[Exercise data — start]
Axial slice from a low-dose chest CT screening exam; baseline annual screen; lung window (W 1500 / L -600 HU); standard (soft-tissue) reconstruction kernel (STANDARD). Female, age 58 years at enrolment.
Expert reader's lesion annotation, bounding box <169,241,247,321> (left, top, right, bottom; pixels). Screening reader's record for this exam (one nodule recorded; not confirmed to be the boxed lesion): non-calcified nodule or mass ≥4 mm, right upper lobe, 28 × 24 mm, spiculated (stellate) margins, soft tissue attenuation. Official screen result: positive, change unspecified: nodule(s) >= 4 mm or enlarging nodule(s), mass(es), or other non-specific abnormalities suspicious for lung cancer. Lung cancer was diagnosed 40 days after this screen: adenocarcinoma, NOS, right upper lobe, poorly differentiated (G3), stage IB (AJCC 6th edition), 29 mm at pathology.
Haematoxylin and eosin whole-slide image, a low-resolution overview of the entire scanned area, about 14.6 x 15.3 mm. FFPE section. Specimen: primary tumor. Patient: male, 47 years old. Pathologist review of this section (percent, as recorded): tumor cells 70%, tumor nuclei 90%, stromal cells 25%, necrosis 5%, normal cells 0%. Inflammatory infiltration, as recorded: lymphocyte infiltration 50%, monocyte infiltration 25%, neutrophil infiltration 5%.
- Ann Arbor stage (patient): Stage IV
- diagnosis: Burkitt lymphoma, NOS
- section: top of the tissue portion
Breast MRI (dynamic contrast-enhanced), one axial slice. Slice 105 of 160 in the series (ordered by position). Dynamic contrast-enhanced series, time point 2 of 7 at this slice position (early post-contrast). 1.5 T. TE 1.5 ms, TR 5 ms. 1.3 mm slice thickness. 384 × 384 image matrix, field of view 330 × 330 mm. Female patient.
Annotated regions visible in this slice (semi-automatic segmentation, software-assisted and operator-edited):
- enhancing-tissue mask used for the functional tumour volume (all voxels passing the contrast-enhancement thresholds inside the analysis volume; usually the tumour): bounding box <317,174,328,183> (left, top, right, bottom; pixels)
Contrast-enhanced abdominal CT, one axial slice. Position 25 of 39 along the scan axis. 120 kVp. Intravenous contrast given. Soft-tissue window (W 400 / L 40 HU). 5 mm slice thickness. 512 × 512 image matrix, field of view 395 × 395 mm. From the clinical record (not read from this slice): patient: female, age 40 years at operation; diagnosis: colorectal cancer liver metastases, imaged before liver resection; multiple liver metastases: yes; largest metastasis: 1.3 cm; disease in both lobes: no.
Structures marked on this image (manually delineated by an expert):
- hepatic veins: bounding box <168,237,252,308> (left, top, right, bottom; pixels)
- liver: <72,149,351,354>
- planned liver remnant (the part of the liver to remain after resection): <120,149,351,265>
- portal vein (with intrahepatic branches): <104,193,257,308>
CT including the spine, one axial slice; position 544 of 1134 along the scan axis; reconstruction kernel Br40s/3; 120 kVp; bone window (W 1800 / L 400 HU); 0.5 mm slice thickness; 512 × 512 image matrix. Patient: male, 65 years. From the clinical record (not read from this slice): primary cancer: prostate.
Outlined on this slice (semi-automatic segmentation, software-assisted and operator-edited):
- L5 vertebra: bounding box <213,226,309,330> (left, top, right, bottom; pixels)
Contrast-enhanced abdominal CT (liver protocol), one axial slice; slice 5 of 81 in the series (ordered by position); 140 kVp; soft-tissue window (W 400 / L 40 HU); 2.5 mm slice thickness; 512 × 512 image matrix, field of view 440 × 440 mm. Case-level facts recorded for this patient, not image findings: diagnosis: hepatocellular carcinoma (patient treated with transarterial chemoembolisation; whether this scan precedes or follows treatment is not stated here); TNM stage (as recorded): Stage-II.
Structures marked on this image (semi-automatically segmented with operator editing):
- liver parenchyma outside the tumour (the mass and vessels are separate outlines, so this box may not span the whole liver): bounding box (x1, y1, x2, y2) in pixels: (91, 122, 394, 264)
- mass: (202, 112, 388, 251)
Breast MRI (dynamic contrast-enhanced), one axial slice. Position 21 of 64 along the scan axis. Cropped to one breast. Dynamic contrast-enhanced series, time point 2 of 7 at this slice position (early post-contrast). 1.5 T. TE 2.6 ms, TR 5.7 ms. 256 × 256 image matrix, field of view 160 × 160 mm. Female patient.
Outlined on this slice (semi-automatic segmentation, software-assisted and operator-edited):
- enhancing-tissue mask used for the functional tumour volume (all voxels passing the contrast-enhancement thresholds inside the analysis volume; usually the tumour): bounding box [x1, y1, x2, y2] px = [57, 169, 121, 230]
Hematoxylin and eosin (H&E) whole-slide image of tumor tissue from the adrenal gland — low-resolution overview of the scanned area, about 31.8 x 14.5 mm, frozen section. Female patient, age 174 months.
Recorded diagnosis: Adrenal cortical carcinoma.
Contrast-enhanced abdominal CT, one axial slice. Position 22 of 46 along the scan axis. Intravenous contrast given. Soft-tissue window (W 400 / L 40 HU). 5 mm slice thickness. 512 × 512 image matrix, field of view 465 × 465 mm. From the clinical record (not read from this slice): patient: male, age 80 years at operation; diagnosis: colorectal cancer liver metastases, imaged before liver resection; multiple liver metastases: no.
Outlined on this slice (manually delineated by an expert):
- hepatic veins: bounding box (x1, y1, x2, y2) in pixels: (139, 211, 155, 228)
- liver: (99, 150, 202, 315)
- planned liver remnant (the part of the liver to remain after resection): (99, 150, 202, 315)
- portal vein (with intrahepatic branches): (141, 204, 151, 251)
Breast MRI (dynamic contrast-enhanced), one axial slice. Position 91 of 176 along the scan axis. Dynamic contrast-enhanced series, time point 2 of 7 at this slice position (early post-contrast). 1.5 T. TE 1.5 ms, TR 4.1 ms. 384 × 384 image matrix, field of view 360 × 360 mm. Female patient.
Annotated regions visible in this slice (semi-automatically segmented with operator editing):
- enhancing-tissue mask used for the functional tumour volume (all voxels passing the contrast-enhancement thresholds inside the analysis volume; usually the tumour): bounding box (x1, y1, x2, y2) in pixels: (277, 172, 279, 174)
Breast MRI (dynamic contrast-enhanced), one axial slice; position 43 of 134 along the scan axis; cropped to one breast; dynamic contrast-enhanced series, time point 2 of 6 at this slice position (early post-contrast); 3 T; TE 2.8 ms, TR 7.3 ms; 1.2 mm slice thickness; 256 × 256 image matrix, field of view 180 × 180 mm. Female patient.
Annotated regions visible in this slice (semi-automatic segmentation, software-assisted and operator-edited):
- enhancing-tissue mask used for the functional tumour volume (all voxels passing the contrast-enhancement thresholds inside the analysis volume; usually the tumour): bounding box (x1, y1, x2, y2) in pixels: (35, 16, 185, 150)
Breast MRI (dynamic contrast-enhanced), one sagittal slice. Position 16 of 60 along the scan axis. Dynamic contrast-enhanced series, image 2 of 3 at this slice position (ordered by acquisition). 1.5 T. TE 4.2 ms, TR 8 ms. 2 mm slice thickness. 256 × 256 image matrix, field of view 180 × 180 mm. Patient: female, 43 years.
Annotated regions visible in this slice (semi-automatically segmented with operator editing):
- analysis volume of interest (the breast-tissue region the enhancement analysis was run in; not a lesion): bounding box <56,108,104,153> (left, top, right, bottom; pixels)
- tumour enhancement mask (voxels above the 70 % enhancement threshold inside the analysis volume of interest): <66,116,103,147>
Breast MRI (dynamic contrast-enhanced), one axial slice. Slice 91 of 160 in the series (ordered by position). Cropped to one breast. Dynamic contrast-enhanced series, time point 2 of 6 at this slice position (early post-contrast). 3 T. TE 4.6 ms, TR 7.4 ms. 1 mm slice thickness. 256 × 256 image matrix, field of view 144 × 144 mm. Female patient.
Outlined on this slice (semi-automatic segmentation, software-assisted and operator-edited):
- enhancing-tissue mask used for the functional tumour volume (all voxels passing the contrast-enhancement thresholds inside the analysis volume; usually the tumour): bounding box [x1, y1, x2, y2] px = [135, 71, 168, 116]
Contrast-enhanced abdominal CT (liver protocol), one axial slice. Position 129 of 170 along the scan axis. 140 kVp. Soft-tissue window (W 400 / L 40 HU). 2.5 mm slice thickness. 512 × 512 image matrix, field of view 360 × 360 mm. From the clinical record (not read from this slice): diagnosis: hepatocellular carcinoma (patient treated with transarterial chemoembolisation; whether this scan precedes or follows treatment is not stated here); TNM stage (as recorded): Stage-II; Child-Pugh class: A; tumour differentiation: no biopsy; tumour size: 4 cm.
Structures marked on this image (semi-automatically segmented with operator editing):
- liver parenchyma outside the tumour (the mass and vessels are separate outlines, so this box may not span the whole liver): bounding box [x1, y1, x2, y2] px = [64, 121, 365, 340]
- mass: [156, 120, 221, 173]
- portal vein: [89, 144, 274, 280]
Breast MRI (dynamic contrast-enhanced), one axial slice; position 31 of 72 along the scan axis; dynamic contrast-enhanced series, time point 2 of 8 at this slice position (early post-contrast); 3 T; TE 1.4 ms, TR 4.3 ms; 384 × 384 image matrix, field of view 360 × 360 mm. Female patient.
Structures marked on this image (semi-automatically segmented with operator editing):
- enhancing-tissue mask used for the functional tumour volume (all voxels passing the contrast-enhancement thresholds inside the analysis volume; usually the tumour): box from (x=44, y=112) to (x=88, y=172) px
[Exercise data — finish]
In the records above, how many lines include "exam"? Give that number and nothing more.

2